貴方と私は秘密の✕✕ 〜地味系女子はハイスペ王子に夜の指南を所望される〜
家を出る前に準備をしておいたという神山透は、手際よく食器と食材を並べて食卓の準備をしていく。さすがスパダリと評判なだけあって、段取りに隙がない。
何か手伝うかと聞いてみると、お客様は座って待っていて下さいねとの返事だが、手持ち無沙汰なので結局助手を買ってでる。

「なんだか新婚さんみたいですねぇ」

照れくさそうにこちらを見ながら調理をするイケメンだが、いやいや新婚どころか我々付き合ってもいませんけどね?
ツッコミどころは多々あるが、乙女の様にはにかみながらそんな事を言われてしまえば敢えて訂正するのも忍びない。
その言葉は聞こえなかったものとして、シェフのサポートに徹する私はお皿を渡したりゆで卵の殻を向いたりと忙しく手を動かすのだった。

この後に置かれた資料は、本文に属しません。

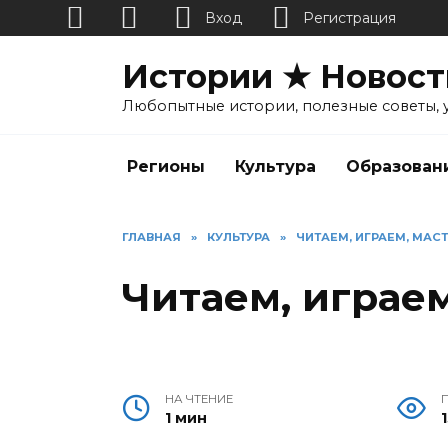
Вход
Регистрация
Перейти
Истории ★ Новост
к
содержанию
Любопытные истории, полезные советы, 
Регионы
Культура
Образован
ГЛАВНАЯ
»
КУЛЬТУРА
»
ЧИТАЕМ, ИГРАЕМ, МАС
Читаем, играе
НА ЧТЕНИЕ
1 мин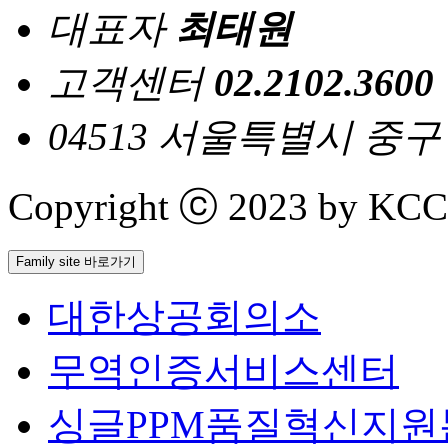
대표자
최태원
고객센터
02.2102.3600
04513 서울특별시 중
Copyright ⓒ 2023 by KCCI 
Family site 바로가기
대한상공회의소
무역인증서비스센터
싱글PPM품질혁신지원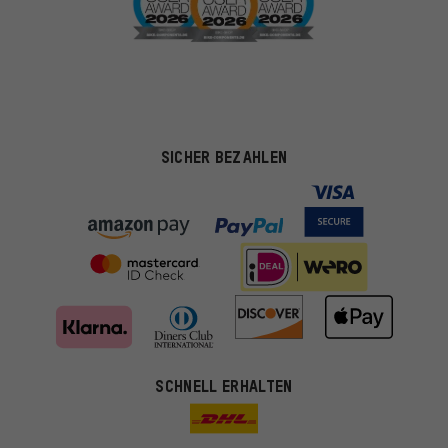
SICHER BEZAHLEN
SCHNELL ERHALTEN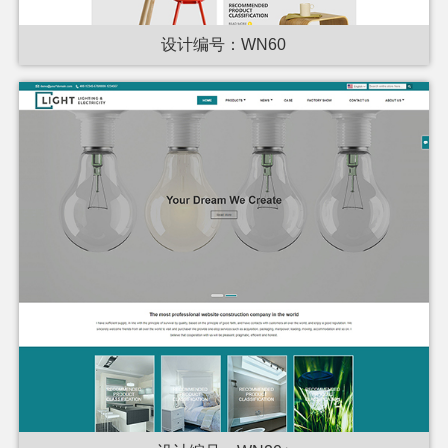
设计编号：WN60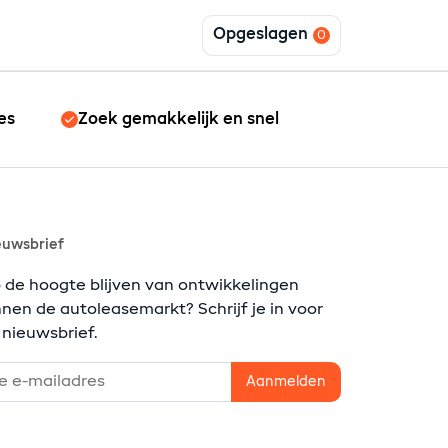
Opgeslagen
es
Zoek gemakkelijk en snel
euwsbrief
 de hoogte blijven van ontwikkelingen
nnen de autoleasemarkt? Schrijf je in voor
 nieuwsbrief.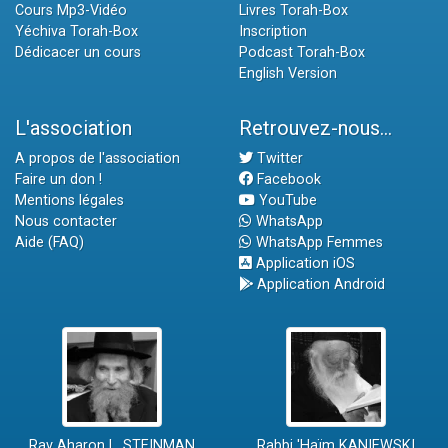
Cours Mp3-Vidéo
Livres Torah-Box
Yéchiva Torah-Box
Inscription
Dédicacer un cours
Podcast Torah-Box
English Version
L'association
Retrouvez-nous...
A propos de l'association
Twitter
Faire un don !
Facebook
Mentions légales
YouTube
Nous contacter
WhatsApp
Aide (FAQ)
WhatsApp Femmes
Application iOS
Application Android
Rav Aharon L. STEINMAN
Rabbi 'Haïm KANIEWSKI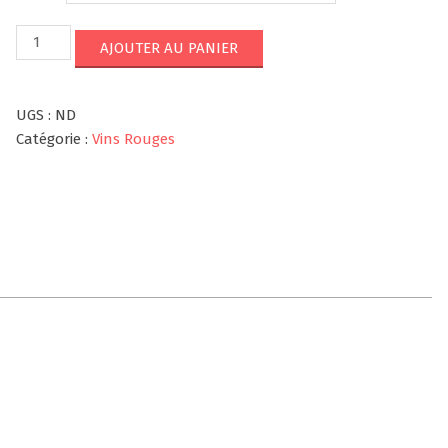
quantité
AJOUTER AU PANIER
de
Roc
de
UGS :
ND
Giraudon
Catégorie :
Vins Rouges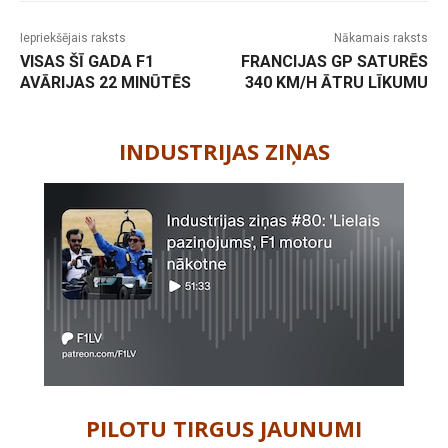
Iepriekšējais raksts
Nākamais raksts
VISAS ŠĪ GADA F1
FRANCIJAS GP SATURĒS
AVĀRIJAS 22 MINŪTĒS
340 KM/H ĀTRU LĪKUMU
-
INDUSTRIJAS ZIŅAS
PILOTU TIRGUS JAUNUMI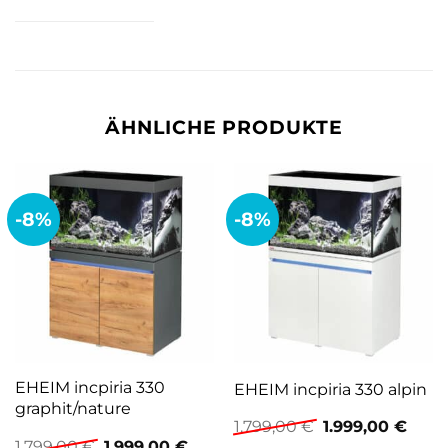
ÄHNLICHE PRODUKTE
-8%
-8%
EHEIM incpiria 330
EHEIM incpiria 330 alpin
graphit/nature
Ursprünglicher
Aktue
1.799,00
€
1.999,00
€
Preis
Preis
Ursprünglicher
Aktueller
1.799,00
€
1.999,00
€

そうしてできた料理を次々にテーブルへと並べて席につけば、素敵なディナーの始まり始まり。
今夜のメニューは白いご飯と卵の黄身が鮮やかなミモザサラダ、ベーコンと野菜のスープ、そしてメインは高級牛肉のステーキ。

どうやら山形県に出張した際に米沢牛を食べて、いたく気に入ったイケメンは、私にもお裾分けをと思ってくれたらしかった。セフレにまで気を配ってくれるその思いやり、感激である!!

そしてその食材はもちろんのこと、イケメンシェフの腕前もそりゃもう素晴らしいもので、美味しく楽しい最高の夕食の時間となったのであった。